In Connecticut, Petit trial links to election
By Greg Berger, The Dartmouth Staff
Published on Tuesday, April 27, 2010
The death penalty debate currently stemming from Steven Hayes’ trial over the murder of Hayley Petit and her mother and sister may become a significant factor in the upcoming Connecticut gubernatorial race. Hayes and the second suspect, Joshua Komisarjevsky, whose trial has not yet begun, are expected to face capital punishment if convicted.
Hayley Petit, who was killed in 2007, was to matriculate with the Class of 2011.
Although the case — which is currently in the jury selection process — is fundamentally a murder trial, its implications will also be a “very intense political moment” in Connecticut, according to Brian McDonald, author of “In the Middle of the Night,” a nonfiction book about the Petit murders.

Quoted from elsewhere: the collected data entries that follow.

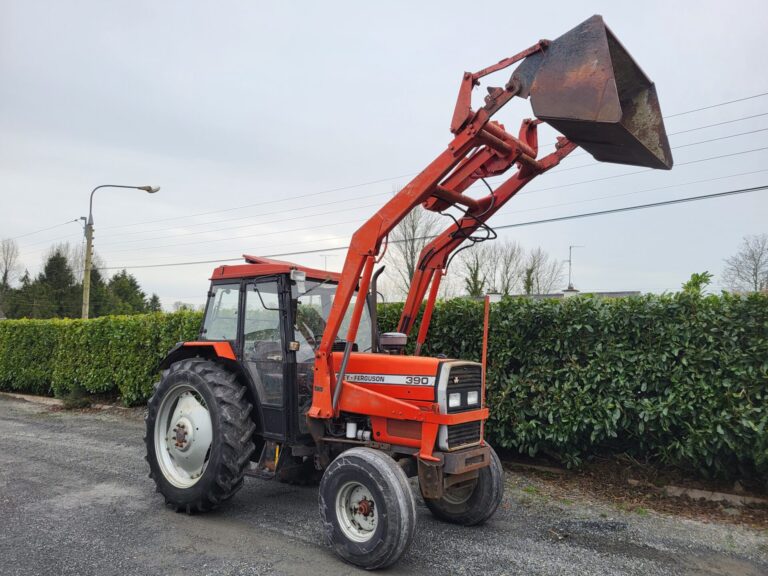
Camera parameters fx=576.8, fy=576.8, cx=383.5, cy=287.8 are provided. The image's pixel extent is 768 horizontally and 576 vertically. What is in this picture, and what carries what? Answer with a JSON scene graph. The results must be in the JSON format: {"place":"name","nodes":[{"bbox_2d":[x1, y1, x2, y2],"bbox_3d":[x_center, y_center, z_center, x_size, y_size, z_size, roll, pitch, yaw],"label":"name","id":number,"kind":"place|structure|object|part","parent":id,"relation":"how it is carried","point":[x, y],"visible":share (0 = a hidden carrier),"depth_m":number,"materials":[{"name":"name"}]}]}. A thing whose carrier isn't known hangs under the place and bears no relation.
{"place":"outdoors","nodes":[
{"label":"outdoors","id":0,"kind":"place"},
{"bbox_2d":[0,0,767,313],"label":"sky","id":1,"kind":"structure","parent":0,"point":[627,278],"materials":[{"name":"grey"}]},
{"bbox_2d":[0,394,767,575],"label":"gravel road","id":2,"kind":"structure","parent":0,"point":[236,528],"materials":[{"name":"grey gravel"}]},
{"bbox_2d":[1,392,139,411],"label":"curb","id":3,"kind":"structure","parent":2,"relation":"on","point":[37,397],"depth_m":11.79,"materials":[{"name":"concrete"}]},
{"bbox_2d":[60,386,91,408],"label":"small shrub","id":4,"kind":"object","parent":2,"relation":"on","point":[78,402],"visible":0.72,"depth_m":11.04,"materials":[{"name":"green plant"}]},
{"bbox_2d":[143,16,675,572],"bbox_3d":[-0.146,0.137,4.981,4.327,3.642,2.160,-1,-3,38],"label":"tractor","id":5,"kind":"object","parent":2,"relation":"on","point":[344,357],"visible":0.87,"depth_m":4.50,"materials":[{"name":"red metal"}]},
{"label":"rim","id":6,"kind":"part","parent":5,"relation":"part of","materials":[{"name":"metal"}]},
{"label":"tire","id":7,"kind":"part","parent":5,"relation":"part of","materials":[{"name":"black rubber"}]},
{"label":"roof","id":8,"kind":"part","parent":5,"relation":"part of","materials":[{"name":"red metal"}]},
{"label":"windshield","id":9,"kind":"part","parent":5,"relation":"part of","materials":[{"name":"clear glass"}]},
{"label":"rim","id":10,"kind":"part","parent":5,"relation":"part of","materials":[{"name":"metal"}]},
{"label":"tire","id":11,"kind":"part","parent":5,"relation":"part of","materials":[{"name":"black rubber"}]},
{"label":"hood","id":12,"kind":"part","parent":5,"relation":"part of","materials":[{"name":"red metal"}]},
{"label":"headlight","id":13,"kind":"part","parent":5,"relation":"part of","materials":[{"name":"glass"}]},
{"label":"bumper","id":14,"kind":"part","parent":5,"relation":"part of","materials":[{"name":"metal"}]},
{"label":"tire","id":15,"kind":"part","parent":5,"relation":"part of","materials":[{"name":"black rubber"}]},
{"bbox_2d":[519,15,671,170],"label":"loader bucket","id":16,"kind":"object","parent":5,"relation":"attached to","point":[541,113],"visible":0.89,"depth_m":3.93,"materials":[{"name":"metal"}]},
{"bbox_2d":[497,452,767,529],"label":"soil strip","id":17,"kind":"object","parent":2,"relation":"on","point":[705,504],"visible":0.51,"depth_m":5.55,"materials":[{"name":"brown soil"}]},
{"bbox_2d":[377,289,767,488],"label":"hedge","id":18,"kind":"object","parent":17,"relation":"on","point":[674,308],"visible":0.78,"depth_m":6.14,"materials":[{"name":"green plant"}]},
{"bbox_2d":[681,271,713,295],"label":"hedge shoot","id":19,"kind":"object","parent":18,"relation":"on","point":[700,281],"visible":0.27,"depth_m":9.01,"materials":[{"name":"green plant"}]},
{"bbox_2d":[663,485,765,506],"bbox_3d":[3.309,1.924,5.114,1.822,0.115,0.218,-1,-3,38],"label":"curb","id":20,"kind":"structure","parent":17,"relation":"on","point":[708,492],"depth_m":5.30,"materials":[{"name":"grey concrete"}]},
{"bbox_2d":[466,289,641,301],"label":"house","id":21,"kind":"structure","parent":0,"point":[627,294],"depth_m":34.71,"materials":[{"name":"grey"}]},
{"bbox_2d":[486,291,501,301],"bbox_3d":[4.860,0.706,25.509,0.651,1.032,0.669,-1,-3,38],"label":"chimney","id":22,"kind":"object","parent":21,"relation":"on","point":[498,296],"visible":0.37,"depth_m":25.33,"materials":[{"name":"white"}]},
{"bbox_2d":[562,287,579,296],"bbox_3d":[8.978,0.674,27.685,0.770,1.274,0.785,-1,-3,38],"label":"chimney","id":23,"kind":"object","parent":21,"relation":"on","point":[574,291],"visible":0.27,"depth_m":27.46,"materials":[{"name":"stone"}]},
{"bbox_2d":[565,244,582,288],"bbox_3d":[10.774,-0.986,32.899,1.059,2.996,0.458,1,-2,-6],"label":"antenna","id":24,"kind":"object","parent":21,"relation":"on","point":[570,263],"visible":0.86,"depth_m":32.91,"materials":[{"name":"metal"}]},
{"label":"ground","id":25,"kind":"structure","parent":0},
{"bbox_2d":[0,237,20,318],"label":"bare tree","id":26,"kind":"object","parent":25,"relation":"on","point":[5,275],"visible":0.89,"depth_m":54.88,"materials":[{"name":"plant"}]},
{"bbox_2d":[6,270,44,318],"bbox_3d":[-30.436,2.031,48.075,4.850,7.097,4.902,-1,-3,38],"label":"evergreen tree","id":27,"kind":"object","parent":25,"relation":"on","point":[26,276],"visible":0.47,"depth_m":47.66,"materials":[{"name":"green plant"}]},
{"bbox_2d":[30,250,80,318],"bbox_3d":[-27.411,1.365,48.310,5.538,9.069,5.436,-1,-3,38],"label":"evergreen tree","id":28,"kind":"object","parent":25,"relation":"on","point":[48,273],"visible":0.58,"depth_m":47.61,"materials":[{"name":"plant"}]},
{"bbox_2d":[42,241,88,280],"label":"bare tree","id":29,"kind":"object","parent":25,"relation":"on","point":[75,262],"visible":0.42,"depth_m":56.77,"materials":[{"name":"plant"}]},
{"bbox_2d":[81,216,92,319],"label":"utility pole","id":30,"kind":"object","parent":25,"relation":"on","point":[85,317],"visible":0.65,"depth_m":19.99,"materials":[{"name":"brown"}]},
{"bbox_2d":[86,92,767,256],"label":"power line","id":31,"kind":"object","parent":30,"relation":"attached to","point":[764,94],"visible":0.87,"depth_m":15.62,"materials":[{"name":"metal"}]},
{"bbox_2d":[0,313,206,404],"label":"hedge","id":32,"kind":"object","parent":25,"relation":"on","point":[51,329],"visible":0.69,"depth_m":11.84,"materials":[{"name":"green plant"}]},
{"bbox_2d":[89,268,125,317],"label":"evergreen tree","id":33,"kind":"object","parent":25,"relation":"on","point":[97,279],"visible":0.35,"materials":[{"name":"plant"}]},
{"bbox_2d":[83,184,159,318],"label":"street lamp","id":34,"kind":"object","parent":25,"relation":"on","point":[86,296],"visible":0.77,"depth_m":20.00,"materials":[{"name":"grey metal"}]},
{"bbox_2d":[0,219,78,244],"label":"power line","id":35,"kind":"object","parent":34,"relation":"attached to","point":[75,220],"visible":0.96,"depth_m":32.10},
{"bbox_2d":[98,184,767,270],"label":"power line","id":36,"kind":"object","parent":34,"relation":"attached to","point":[716,194],"visible":0.95,"depth_m":14.86,"materials":[{"name":"grey plastic"}]},
{"bbox_2d":[105,270,153,315],"bbox_3d":[-22.864,1.980,50.375,5.704,7.483,5.769,-1,-3,23],"label":"evergreen tree","id":37,"kind":"object","parent":25,"relation":"on","point":[121,278],"visible":0.46,"depth_m":49.79,"materials":[{"name":"green plant"}]},
{"bbox_2d":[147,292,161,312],"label":"evergreen tree","id":38,"kind":"object","parent":25,"relation":"on","point":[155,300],"visible":0.25,"depth_m":55.81,"materials":[{"name":"green plant"}]},
{"bbox_2d":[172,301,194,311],"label":"tree","id":39,"kind":"object","parent":25,"relation":"on","point":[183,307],"visible":0.37,"depth_m":57.69,"materials":[{"name":"plant"}]},
{"bbox_2d":[319,254,333,271],"bbox_3d":[-3.417,-0.126,34.736,0.755,3.868,0.597,-1,-3,38],"label":"antenna","id":40,"kind":"object","parent":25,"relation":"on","point":[325,267],"visible":0.32,"depth_m":34.72,"materials":[{"name":"metal"}]},
{"bbox_2d":[382,204,441,297],"bbox_3d":[1.835,-0.967,37.499,5.218,10.012,5.350,2,-3,-40],"label":"bare tree","id":41,"kind":"object","parent":25,"relation":"on","point":[411,254],"visible":0.65,"depth_m":37.11,"materials":[{"name":"plant"}]},
{"bbox_2d":[459,244,488,295],"bbox_3d":[6.604,0.406,41.392,3.226,7.543,3.608,-1,-3,38],"label":"bare tree","id":42,"kind":"object","parent":25,"relation":"on","point":[469,283],"visible":0.57,"depth_m":41.17,"materials":[{"name":"green plant"}]},
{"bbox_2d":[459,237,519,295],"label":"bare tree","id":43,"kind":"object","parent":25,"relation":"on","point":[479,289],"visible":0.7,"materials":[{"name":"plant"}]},
{"bbox_2d":[493,241,525,294],"bbox_3d":[9.853,0.473,45.247,3.729,8.168,3.767,-1,-3,38],"label":"bare tree","id":44,"kind":"object","parent":25,"relation":"on","point":[508,284],"visible":0.73,"depth_m":45.02,"materials":[{"name":"plant"}]},
{"bbox_2d":[523,246,563,293],"bbox_3d":[12.550,0.698,47.012,4.511,8.074,4.560,-1,-3,38],"label":"bare tree","id":45,"kind":"object","parent":25,"relation":"on","point":[538,281],"visible":0.67,"depth_m":46.77,"materials":[{"name":"plant"}]},
{"bbox_2d":[720,234,767,292],"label":"bare tree","id":46,"kind":"object","parent":25,"relation":"on","point":[756,275],"visible":0.86,"depth_m":41.01,"materials":[{"name":"grey plant"}]}
]}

The Petit case has the potential to “tip the balance on behalf of the Republican party,” Gary Rose, chair of the government and politics department at Sacred Heart University in Fairfield, Conn., said, explaining that the Republican gubernatorial candidate will likely be in favor of maintaining a policy of capital punishment, while state Democrats typically are opposed to the death penalty.
“It’s going to be a very close election,” Rose said. “A small percentage of swing votes on the issue of the death penalty could be decisive.”
Although the death penalty is not currently a central issue in the gubernatorial race, Rose said, it might develop into a major campaign platform as the Hayes trial coincides with the campaign and election.
William Petit ’78, the father and husband of the victims, wants to testify at the Hayes trial, according to McDonald. If he does, his testimony will likely come about a month before the election.
“Should [Petit] testify at the trial, it’s going to be a very emotional and intensely covered event in Connecticut,” McDonald said.
The trial’s connection with the capital punishment debate may “change things in the criminal justice system in Connecticut,” McDonald said.
Although issues related to the economy, jobs and taxes will be deciding factors for a majority of voters, a “small percentage” — which Rose said he believes could determine the election — will choose their candidate based on the death penalty debate, he said.
This year’s election will also be decided by a “whiter, smaller electorate” than in the 2008 congressional election, Rose said, which will have important implications for the death penalty debate in relation to the Petit murders.
“[There will be] more people voting who have more empathy and can identify with a white, upper-class family that was murdered,” Rose said.
Since his family’s murder, William Petit has actively lobbied to maintain the death penalty in Connecticut, in addition to working to implement tougher parole standards and a faster judicial system, Rose said.
“Some people will feel they owe Petit a vote,” Rose said.
Citing William Petit in the press release on her decision, Gov. Jodi Rell, R-Conn., vetoed a bill in June passed by the state Legislature that would have banned the death penalty. The death penalty will be an important issue in this year’s election, McDonald said, because Rell is not running for re-election, leaving the field open.
Hayes attempted suicide in prison on Jan. 30, The Dartmouth previously reported.
Earlier this month, Superior Court Judge Jon Blue denied a motion submitted by Hayes that would have allowed him to not attend jury selection hearings, according to the Hartford Courant. In the motion, Hayes’ attorneys cited his psychological detachment during the jury selection, but the judge denied the request because Hayes was “alert” during the proceedings, the Courant reported.
Although both Hayes and Komisarjevsky said they would plead guilty to the murders if they were given life sentences without parole, the prosecution chose to deny the deal to pursue the death penalty for the suspects, McDonald said.
Hayes and Komisarjevsky allegedly invaded the Cheshire, Conn. home of the Petits around 3 a.m. on July 23, 2007, The Dartmouth previously reported.
At 9:00 a.m., the suspects allegedly forced Jennifer Hawke-Petit — Petit’s wife — to drive to her bank and withdraw a large sum of money. She then alerted a bank employee that her family was being held captive.
When police arrived at the house, they found the residence on fire. The suspects tried to flee the scene, but crashed their getaway vehicle into a roadblock.
William Petit had been badly beaten, but managed to escape his home with severe head wounds and walk to a neighbor’s house, where he sought help.
Autopsies of Hawke-Petit and her daughters showed that Hawke-Petit had been strangled and that Hayley Petit and her sister, Michaela Petit, died of smoke inhalation, according to the Associated Press.
Hayley Petit had been admitted to the College as an early decision applicant and a women’s crew recruit, The Dartmouth previously reported.
Thomas Ullman, one of Hayes’ attorneys, declined to comment, citing a gag order imposed by the court. Michael Dearington, state attorney for the prosecution, could not be reached for comment by press time.